Car Wash Giggles

There’s something about getting my car washed that makes me more excited than a new episode of Girls (although the last two episodes were kind of sad, am I right? But I still love Hannah; even more so after seeing that we both have the same secret vice: putting our trash in garbage cans that aren’t ours. I used to bring my soured milk down to the train station dumpster on my way to work. But that’s a post for another time – but not really, b/c, ew).

Honestly, it’s not the car wash I love so much, but the vacuuming. But I wasn’t about to shell out $50+ for a detail job that I could do myself for a sock full of quarters. So I scrounged up all the ones I have lying around from my laundromat days and hit the gas station. They have vacuums, right? Turns out, they don’t. Or at least the two I tried before looking up “car wash” on my phone didn't. Their loss; I was prepared to drop at least two whole dollars in quarters. 

It’s been arctic and windy in Boston so I had the vacuums to myself. Not that it would have mattered b/c you pull up and have the whole side to yourself anyway, but it was just nice not to have to wait in line for something for once.
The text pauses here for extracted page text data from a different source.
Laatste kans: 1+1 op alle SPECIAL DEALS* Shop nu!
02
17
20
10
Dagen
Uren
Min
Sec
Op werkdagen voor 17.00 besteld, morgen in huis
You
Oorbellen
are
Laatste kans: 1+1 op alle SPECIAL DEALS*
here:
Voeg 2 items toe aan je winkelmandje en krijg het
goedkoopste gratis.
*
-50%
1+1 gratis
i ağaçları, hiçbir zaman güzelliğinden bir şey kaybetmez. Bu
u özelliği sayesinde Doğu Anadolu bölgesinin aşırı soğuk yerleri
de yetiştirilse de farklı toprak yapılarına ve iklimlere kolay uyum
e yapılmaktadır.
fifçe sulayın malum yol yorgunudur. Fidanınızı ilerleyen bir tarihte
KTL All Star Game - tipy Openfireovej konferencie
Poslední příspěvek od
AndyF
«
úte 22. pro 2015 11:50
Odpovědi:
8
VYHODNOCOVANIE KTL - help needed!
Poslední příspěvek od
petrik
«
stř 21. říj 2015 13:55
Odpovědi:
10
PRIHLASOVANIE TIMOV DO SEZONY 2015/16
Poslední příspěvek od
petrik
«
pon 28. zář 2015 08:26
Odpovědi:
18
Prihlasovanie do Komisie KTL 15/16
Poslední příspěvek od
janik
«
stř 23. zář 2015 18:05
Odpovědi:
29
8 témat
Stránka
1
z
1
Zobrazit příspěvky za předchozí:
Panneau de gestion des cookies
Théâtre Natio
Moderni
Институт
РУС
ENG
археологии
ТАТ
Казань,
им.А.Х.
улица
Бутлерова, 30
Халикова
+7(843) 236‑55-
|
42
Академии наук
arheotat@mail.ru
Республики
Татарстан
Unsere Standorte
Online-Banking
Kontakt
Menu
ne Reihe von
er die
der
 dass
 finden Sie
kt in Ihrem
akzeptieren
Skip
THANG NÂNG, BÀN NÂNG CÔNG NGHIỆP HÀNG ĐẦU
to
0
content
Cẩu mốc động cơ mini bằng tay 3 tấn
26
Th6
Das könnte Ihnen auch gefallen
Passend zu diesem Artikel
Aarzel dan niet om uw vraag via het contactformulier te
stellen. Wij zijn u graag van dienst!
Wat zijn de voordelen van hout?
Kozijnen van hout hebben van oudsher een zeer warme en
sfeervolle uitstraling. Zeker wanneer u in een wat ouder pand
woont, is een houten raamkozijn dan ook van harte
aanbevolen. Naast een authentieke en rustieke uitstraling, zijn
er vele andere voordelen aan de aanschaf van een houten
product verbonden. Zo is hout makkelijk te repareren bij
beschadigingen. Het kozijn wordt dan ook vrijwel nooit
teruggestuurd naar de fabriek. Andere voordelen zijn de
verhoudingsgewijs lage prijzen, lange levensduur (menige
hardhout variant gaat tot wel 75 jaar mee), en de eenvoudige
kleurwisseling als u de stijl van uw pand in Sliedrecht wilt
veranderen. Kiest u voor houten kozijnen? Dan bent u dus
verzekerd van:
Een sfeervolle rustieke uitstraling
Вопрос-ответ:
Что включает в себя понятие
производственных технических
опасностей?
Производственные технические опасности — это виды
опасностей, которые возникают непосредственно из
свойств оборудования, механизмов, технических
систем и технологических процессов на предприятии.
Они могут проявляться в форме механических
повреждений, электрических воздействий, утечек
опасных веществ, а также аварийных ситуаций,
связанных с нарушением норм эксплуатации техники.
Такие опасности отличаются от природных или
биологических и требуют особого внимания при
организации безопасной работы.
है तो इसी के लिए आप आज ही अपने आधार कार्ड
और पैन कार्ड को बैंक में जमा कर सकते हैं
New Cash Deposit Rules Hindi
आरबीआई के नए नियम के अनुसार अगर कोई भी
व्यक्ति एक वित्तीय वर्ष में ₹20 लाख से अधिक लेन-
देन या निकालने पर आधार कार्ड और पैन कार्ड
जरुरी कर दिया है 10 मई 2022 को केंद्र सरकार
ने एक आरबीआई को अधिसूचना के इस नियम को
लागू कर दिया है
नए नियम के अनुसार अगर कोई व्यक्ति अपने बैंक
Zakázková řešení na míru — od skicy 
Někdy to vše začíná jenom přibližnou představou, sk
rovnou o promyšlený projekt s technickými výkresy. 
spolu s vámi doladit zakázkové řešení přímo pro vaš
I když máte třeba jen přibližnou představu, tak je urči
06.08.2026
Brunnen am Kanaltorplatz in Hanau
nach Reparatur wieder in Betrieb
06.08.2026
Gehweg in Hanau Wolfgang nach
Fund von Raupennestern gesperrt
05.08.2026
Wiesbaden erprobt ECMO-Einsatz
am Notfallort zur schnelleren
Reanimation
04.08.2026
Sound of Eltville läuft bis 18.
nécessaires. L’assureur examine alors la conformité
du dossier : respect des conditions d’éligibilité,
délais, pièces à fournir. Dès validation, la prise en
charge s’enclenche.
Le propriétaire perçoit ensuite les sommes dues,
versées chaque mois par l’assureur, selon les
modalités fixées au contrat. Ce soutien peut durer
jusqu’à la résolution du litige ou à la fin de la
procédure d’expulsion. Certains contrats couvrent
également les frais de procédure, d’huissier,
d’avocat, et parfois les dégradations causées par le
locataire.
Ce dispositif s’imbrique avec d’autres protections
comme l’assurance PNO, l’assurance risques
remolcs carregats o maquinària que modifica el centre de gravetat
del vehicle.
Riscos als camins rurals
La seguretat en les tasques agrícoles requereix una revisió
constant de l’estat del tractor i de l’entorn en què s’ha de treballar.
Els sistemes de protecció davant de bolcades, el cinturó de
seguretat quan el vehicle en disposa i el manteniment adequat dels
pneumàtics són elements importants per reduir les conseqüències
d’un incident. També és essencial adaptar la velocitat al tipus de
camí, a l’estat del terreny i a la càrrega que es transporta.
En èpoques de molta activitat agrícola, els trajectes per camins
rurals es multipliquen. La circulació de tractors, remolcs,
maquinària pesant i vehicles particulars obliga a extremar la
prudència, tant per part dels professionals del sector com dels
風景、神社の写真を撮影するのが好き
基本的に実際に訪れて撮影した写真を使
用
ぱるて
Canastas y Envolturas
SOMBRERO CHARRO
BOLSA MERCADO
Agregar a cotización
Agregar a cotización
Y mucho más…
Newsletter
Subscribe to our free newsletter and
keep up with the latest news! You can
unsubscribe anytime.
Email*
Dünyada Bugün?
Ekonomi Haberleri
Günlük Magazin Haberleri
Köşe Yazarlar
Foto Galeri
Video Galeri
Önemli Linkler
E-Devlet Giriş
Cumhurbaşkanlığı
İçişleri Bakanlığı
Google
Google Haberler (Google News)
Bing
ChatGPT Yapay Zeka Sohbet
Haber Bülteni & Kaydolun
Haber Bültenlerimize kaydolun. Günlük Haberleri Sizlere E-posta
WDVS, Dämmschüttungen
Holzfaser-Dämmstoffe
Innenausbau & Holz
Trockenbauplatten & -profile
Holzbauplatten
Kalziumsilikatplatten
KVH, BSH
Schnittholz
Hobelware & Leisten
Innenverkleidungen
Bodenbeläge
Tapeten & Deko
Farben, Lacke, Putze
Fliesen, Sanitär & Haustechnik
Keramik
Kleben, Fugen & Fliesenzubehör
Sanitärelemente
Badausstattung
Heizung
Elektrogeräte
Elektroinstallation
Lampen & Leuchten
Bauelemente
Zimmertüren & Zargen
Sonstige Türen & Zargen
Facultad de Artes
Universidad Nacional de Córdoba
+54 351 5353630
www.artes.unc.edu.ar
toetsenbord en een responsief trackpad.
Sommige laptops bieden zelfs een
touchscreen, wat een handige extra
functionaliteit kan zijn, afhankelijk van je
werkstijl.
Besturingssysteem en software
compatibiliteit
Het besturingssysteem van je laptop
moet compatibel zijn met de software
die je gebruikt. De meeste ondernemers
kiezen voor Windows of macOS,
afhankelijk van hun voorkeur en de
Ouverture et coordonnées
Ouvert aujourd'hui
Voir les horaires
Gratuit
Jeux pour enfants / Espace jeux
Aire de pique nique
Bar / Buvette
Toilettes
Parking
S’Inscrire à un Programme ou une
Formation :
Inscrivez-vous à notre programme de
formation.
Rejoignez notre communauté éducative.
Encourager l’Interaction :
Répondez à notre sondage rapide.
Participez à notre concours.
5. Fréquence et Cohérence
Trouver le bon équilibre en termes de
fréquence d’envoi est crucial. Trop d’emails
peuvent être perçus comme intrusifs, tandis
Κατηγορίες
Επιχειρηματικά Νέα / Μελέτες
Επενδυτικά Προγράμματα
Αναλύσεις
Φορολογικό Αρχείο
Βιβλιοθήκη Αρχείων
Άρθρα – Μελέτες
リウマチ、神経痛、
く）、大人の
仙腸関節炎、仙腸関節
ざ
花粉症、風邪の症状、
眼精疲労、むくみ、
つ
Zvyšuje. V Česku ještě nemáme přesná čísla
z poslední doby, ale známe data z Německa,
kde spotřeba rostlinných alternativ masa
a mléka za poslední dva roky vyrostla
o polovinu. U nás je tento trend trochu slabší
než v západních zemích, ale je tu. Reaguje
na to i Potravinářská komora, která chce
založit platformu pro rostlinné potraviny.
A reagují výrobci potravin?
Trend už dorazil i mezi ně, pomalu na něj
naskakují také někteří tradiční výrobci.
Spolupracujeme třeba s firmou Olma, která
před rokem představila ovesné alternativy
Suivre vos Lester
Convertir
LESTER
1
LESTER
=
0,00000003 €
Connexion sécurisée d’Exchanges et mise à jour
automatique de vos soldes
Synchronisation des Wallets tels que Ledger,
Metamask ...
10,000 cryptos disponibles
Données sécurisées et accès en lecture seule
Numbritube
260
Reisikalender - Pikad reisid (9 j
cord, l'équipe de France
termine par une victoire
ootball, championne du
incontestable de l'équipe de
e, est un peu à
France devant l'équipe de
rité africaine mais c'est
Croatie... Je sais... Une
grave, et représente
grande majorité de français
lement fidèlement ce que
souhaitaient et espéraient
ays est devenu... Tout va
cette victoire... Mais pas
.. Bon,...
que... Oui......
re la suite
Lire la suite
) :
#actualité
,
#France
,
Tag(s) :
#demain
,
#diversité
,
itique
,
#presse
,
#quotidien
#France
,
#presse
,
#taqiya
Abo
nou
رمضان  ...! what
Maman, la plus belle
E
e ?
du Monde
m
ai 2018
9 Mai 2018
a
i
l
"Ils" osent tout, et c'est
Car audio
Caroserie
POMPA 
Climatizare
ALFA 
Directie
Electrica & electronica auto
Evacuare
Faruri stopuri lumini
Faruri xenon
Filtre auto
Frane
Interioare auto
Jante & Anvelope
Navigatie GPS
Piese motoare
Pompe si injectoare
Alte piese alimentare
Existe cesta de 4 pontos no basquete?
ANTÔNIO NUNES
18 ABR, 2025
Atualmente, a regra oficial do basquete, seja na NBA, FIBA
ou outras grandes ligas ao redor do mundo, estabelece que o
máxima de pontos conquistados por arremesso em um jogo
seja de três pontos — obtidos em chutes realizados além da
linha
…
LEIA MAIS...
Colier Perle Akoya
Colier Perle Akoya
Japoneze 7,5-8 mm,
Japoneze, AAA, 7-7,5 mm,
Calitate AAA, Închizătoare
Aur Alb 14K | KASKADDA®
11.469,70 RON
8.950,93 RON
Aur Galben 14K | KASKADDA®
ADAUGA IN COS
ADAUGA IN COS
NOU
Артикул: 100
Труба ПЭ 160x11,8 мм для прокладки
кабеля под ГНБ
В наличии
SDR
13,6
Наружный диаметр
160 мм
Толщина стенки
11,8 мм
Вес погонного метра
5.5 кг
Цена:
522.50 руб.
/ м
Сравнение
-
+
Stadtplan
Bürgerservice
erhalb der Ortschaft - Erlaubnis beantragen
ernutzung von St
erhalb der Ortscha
I deposited my quarters and went to town on Ellie (my car). 

I only planned on vacuuming and skipping the actual car wash, considering she doesn’t look half bad compared to other cars, and she’s beautiful on the inside which is what matters, right? But I didn’t know how much longer I could go on looking out that filthy back windshield. So I ponied up $8 for the “Gold” package that included sealant wax and undercarriage protection (and then I giggled and giggled). Nothing like a spotless car and a double entendre to beat those winter blues. 

But seriously, is it flip-flop season yet?